■ **Ihre Aufgabe**
Beantworten Sie die folgenden Fragen anhand des Textauszugs:
(a) Was haben die meisten freiwilligen oder abberufenen Rückkehrer vor?
(b) Weshalb durfte die DDR den Trabbi laut Textauszug technisch und optisch nicht weiterentwickeln?
(c) Was serviert Christiane?

■ **Textauszug**
■ ■ ■ ■ ■ ■ ■

Interessanter finden wir, was die beiden über ihre Landsleute berichten. Die meisten freiwilligen oder abberufenen Rückkehrer beabsichtigen, sich selbstständig zu machen, zum Beispiel eine Videothek zu eröffnen. Fast alle haben Angst, ihre Arbeit zu verlieren und ihre privaten Geldangelegenheiten nicht rechtzeitig regeln zu können. Nebenher erfahren wir, dass die Sowjets Schuld daran trügen, dass die DDR den Trabbi technisch und optisch nicht weiterentwickeln durfte, weil die UdSSR ihre Exportchancen beim Lada gefährdet sahen.

Christiane serviert Bratkartoffeln mit Bockwurst, dazu ungarischen Wein. Um Mitternacht sehen wir gemeinsam im russischen Fernsehen die Unterzeichnung des Staatsvertrags zwischen der BRD und der DDR.

■ ■ ■ ■ ■ ■ ■

■ **Bereitgestellte Angaben**
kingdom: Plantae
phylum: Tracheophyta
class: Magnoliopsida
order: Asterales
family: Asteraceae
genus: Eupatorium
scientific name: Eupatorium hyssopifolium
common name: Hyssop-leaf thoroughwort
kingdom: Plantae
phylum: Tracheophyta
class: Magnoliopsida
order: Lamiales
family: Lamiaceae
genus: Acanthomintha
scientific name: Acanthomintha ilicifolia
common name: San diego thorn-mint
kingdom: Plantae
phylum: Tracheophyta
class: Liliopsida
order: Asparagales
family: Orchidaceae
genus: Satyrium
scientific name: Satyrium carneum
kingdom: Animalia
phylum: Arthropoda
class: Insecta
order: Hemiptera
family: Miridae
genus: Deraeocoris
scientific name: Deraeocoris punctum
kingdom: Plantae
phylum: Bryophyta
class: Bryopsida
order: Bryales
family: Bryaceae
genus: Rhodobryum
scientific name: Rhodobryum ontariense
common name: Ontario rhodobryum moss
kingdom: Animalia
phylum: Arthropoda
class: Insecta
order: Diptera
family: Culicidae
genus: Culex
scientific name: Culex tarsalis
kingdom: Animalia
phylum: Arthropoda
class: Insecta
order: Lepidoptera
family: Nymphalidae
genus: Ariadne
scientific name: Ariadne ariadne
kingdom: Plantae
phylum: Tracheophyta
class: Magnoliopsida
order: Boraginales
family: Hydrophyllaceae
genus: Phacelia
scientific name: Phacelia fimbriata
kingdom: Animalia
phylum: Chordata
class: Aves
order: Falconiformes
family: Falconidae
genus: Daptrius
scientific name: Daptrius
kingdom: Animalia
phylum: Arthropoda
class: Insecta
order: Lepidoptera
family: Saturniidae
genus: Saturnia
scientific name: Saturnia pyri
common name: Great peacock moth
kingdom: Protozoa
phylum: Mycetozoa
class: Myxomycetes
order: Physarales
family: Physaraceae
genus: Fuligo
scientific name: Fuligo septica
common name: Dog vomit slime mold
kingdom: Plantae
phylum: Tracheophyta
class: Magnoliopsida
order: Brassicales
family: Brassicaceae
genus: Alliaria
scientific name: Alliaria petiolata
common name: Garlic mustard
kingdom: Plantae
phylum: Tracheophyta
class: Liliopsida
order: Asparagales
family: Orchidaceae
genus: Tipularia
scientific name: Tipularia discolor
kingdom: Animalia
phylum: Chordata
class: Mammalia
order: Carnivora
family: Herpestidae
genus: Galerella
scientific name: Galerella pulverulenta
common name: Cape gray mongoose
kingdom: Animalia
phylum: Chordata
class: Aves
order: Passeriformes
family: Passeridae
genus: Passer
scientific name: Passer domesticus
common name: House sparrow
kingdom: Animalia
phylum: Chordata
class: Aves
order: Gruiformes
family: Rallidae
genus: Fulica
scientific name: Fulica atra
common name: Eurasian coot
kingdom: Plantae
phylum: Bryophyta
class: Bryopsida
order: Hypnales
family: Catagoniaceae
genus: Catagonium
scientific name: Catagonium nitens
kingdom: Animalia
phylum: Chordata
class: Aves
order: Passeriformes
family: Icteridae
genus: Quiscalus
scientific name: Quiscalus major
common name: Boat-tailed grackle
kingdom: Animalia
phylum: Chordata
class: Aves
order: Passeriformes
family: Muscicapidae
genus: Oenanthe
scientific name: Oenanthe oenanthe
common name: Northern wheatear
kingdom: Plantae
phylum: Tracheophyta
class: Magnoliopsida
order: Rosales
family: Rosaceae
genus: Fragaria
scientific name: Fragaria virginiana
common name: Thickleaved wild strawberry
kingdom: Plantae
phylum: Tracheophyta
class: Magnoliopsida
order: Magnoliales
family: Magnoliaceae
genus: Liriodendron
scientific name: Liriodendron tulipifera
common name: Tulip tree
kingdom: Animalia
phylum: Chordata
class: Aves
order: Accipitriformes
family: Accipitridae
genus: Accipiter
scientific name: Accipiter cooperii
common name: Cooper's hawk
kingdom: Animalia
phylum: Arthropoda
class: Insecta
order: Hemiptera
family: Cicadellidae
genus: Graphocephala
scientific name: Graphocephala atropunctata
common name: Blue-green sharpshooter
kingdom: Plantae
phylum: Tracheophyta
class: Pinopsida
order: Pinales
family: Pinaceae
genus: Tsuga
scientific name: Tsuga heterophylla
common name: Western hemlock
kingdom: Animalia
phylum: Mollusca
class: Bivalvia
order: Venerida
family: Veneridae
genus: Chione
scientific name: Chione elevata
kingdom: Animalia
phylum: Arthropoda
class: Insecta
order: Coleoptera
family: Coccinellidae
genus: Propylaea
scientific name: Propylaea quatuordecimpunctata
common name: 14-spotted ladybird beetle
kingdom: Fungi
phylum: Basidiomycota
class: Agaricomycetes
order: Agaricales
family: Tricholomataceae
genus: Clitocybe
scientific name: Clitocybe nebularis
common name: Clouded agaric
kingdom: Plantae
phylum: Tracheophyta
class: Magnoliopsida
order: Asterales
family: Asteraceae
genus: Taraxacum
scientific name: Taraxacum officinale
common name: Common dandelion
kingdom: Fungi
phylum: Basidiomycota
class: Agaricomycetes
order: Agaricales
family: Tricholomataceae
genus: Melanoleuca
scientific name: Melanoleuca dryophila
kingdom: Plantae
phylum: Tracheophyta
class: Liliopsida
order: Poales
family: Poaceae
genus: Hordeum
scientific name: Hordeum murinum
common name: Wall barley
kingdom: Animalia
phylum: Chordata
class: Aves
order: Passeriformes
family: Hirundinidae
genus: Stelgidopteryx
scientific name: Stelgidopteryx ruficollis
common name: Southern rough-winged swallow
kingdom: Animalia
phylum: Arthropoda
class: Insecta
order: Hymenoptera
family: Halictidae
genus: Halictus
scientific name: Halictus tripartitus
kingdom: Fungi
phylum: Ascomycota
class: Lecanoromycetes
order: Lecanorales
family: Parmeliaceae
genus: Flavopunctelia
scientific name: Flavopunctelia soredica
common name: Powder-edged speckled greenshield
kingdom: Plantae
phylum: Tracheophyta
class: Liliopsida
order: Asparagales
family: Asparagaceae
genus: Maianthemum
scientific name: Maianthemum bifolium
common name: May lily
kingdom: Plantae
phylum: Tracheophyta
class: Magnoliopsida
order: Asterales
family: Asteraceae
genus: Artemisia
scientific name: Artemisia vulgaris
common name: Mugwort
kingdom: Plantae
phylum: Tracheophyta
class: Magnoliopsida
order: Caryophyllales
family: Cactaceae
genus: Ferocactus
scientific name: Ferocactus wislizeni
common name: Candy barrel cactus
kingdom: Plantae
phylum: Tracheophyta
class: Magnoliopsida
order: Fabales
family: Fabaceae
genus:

■ ■ ■ ■ ■ ■ ■

■ **Erwartete Antwort**
(a) Sie beabsichtigen, sich selbstständig zu machen, zum Beispiel mit einer Videothek.
(b) Die UdSSR sah ihre Exportchancen beim Lada gefährdet.
(c) Bratkartoffeln mit Bockwurst, dazu ungarischen Wein.